AIM OF THE TASK: Change every "collectors" to "collected by" in everything from the start of the listing down to the line containing "island: Tahaa", and give those lines again with nothing else altered.

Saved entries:
+ + + + + + +

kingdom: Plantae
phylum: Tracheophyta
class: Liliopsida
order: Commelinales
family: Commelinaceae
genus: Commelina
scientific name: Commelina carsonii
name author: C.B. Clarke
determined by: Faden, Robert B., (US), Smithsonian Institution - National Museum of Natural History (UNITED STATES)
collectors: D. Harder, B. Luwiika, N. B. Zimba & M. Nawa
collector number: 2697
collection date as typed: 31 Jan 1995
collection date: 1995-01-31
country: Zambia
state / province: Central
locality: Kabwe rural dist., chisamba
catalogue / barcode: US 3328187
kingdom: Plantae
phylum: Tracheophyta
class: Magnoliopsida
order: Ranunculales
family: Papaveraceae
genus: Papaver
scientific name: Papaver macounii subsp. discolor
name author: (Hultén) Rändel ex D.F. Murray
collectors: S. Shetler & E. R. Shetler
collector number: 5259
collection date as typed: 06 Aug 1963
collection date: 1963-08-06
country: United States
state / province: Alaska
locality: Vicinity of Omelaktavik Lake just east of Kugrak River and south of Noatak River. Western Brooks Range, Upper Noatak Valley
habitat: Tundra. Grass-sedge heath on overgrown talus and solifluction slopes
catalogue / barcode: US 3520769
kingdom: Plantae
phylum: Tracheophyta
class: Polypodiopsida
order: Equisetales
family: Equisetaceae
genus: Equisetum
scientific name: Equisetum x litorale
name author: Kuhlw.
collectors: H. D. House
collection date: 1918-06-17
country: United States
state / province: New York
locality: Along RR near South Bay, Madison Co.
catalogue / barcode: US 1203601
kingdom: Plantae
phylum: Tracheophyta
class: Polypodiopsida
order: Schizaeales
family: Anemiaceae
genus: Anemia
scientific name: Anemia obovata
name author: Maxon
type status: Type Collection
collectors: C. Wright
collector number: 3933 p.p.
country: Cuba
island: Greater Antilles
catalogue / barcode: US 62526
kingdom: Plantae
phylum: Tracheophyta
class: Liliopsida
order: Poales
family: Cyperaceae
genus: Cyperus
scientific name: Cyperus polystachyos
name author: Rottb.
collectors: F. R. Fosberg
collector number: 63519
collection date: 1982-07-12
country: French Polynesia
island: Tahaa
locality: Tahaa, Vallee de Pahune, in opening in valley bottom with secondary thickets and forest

+ + + + + + +

SOLVED PROBLEM:
kingdom: Plantae
phylum: Tracheophyta
class: Liliopsida
order: Commelinales
family: Commelinaceae
genus: Commelina
scientific name: Commelina carsonii
name author: C.B. Clarke
determined by: Faden, Robert B., (US), Smithsonian Institution - National Museum of Natural History (UNITED STATES)
collected by: D. Harder, B. Luwiika, N. B. Zimba & M. Nawa
collector number: 2697
collection date as typed: 31 Jan 1995
collection date: 1995-01-31
country: Zambia
state / province: Central
locality: Kabwe rural dist., chisamba
catalogue / barcode: US 3328187
kingdom: Plantae
phylum: Tracheophyta
class: Magnoliopsida
order: Ranunculales
family: Papaveraceae
genus: Papaver
scientific name: Papaver macounii subsp. discolor
name author: (Hultén) Rändel ex D.F. Murray
collected by: S. Shetler & E. R. Shetler
collector number: 5259
collection date as typed: 06 Aug 1963
collection date: 1963-08-06
country: United States
state / province: Alaska
locality: Vicinity of Omelaktavik Lake just east of Kugrak River and south of Noatak River. Western Brooks Range, Upper Noatak Valley
habitat: Tundra. Grass-sedge heath on overgrown talus and solifluction slopes
catalogue / barcode: US 3520769
kingdom: Plantae
phylum: Tracheophyta
class: Polypodiopsida
order: Equisetales
family: Equisetaceae
genus: Equisetum
scientific name: Equisetum x litorale
name author: Kuhlw.
collected by: H. D. House
collection date: 1918-06-17
country: United States
state / province: New York
locality: Along RR near South Bay, Madison Co.
catalogue / barcode: US 1203601
kingdom: Plantae
phylum: Tracheophyta
class: Polypodiopsida
order: Schizaeales
family: Anemiaceae
genus: Anemia
scientific name: Anemia obovata
name author: Maxon
type status: Type Collection
collected by: C. Wright
collector number: 3933 p.p.
country: Cuba
island: Greater Antilles
catalogue / barcode: US 62526
kingdom: Plantae
phylum: Tracheophyta
class: Liliopsida
order: Poales
family: Cyperaceae
genus: Cyperus
scientific name: Cyperus polystachyos
name author: Rottb.
collected by: F. R. Fosberg
collector number: 63519
collection date: 1982-07-12
country: French Polynesia
island: Tahaa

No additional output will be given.